Input
----

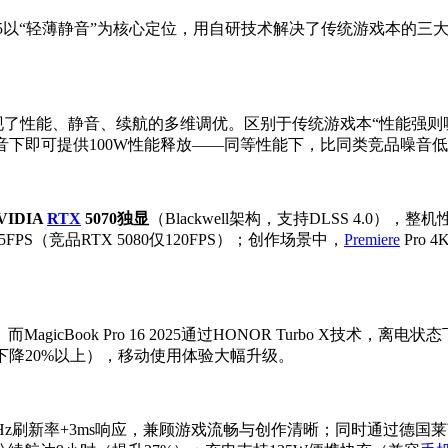
ro 16 2025以“轻薄静音”为核心定位，用自研技术解决了传统
现了性能、静音、续航的多维调优。区别于传统游戏本“性能强则噪
噪音下即可提供100W性能释放——同等性能下，比同类竞品噪音低14
IDIA
RTX
5070独显
（Blackwell架构，支持DLSS 4.0
5FPS（竞品RTX 5080仅120FPS）；创作场景中，
Premiere
Pro 
cBook Pro 16 2025通过HONOR Turbo X技术
下降20%以上），移动使用体验大幅升级。
t亮度+165Hz刷新率+3ms响应，兼顾游戏流畅与创作清晰；同时通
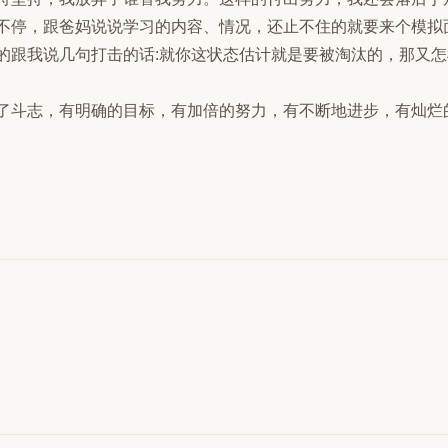
不停，跟爸妈说说学习的内容、情况，还止不住的就要来个模拟
的跟我说几句打击的话:就你这状态估计就是要被淘汰的，那又
了斗志，有明确的目标，有加倍的努力，有不断地进步，有灿烂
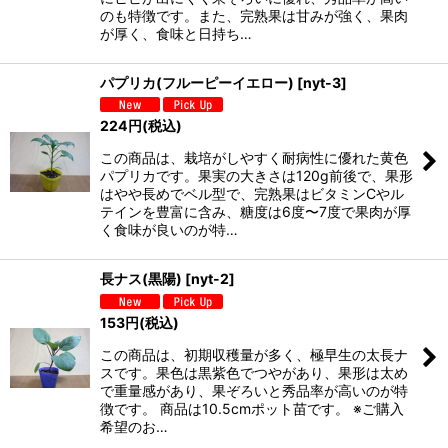
のも特徴です。また、完熟果は甘みが強く、果肉
が厚く、食味と日持ち…
パプリカ(フルーピーイエロー)
[
nyt-3
]
224
円
(税込)
この商品は、栽培がしやすく耐病性に優れた黄色
パプリカです。果実の大きさは120g前後で、果形
はやや長めでベル型で、完熟果はビタミンCやル
テインを豊富に含み、糖度は6度〜7度で果肉が厚
く食味が良いのが特…
長ナス(黒陽)
[
nyt-2
]
153
円
(税込)
この商品は、初期収穫量が多く、極早生の太長ナ
スです。果色は黒紫色でつやがあり、果形は太め
で重量感があり、果ぞろいと秀品率が高いのが特
徴です。 商品は10.5cmポット苗です。 ※ご購入
希望のお…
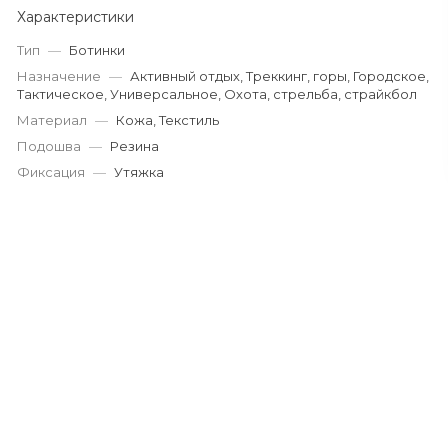
Характеристики
Тип
—
Ботинки
Назначение
—
Активный отдых, Треккинг, горы, Городское,
Тактическое, Универсальное, Охота, стрельба, страйкбол
Материал
—
Кожа, Текстиль
Подошва
—
Резина
Фиксация
—
Утяжка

----

What you should do
Write the lines out again exactly, beginning at the one containing "この商品は、初期収穫量が多く、極早生の太長ナ" and ending with the last line of the entries, but without any pictures.

Expected answer
この商品は、初期収穫量が多く、極早生の太長ナ
スです。果色は黒紫色でつやがあり、果形は太め
で重量感があり、果ぞろいと秀品率が高いのが特
徴です。 商品は10.5cmポット苗です。 ※ご購入
希望のお…
Характеристики
Тип
—
Ботинки
Назначение
—
Активный отдых, Треккинг, горы, Городское,
Тактическое, Универсальное, Охота, стрельба, страйкбол
Материал
—
Кожа, Текстиль
Подошва
—
Резина
Фиксация
—
Утяжка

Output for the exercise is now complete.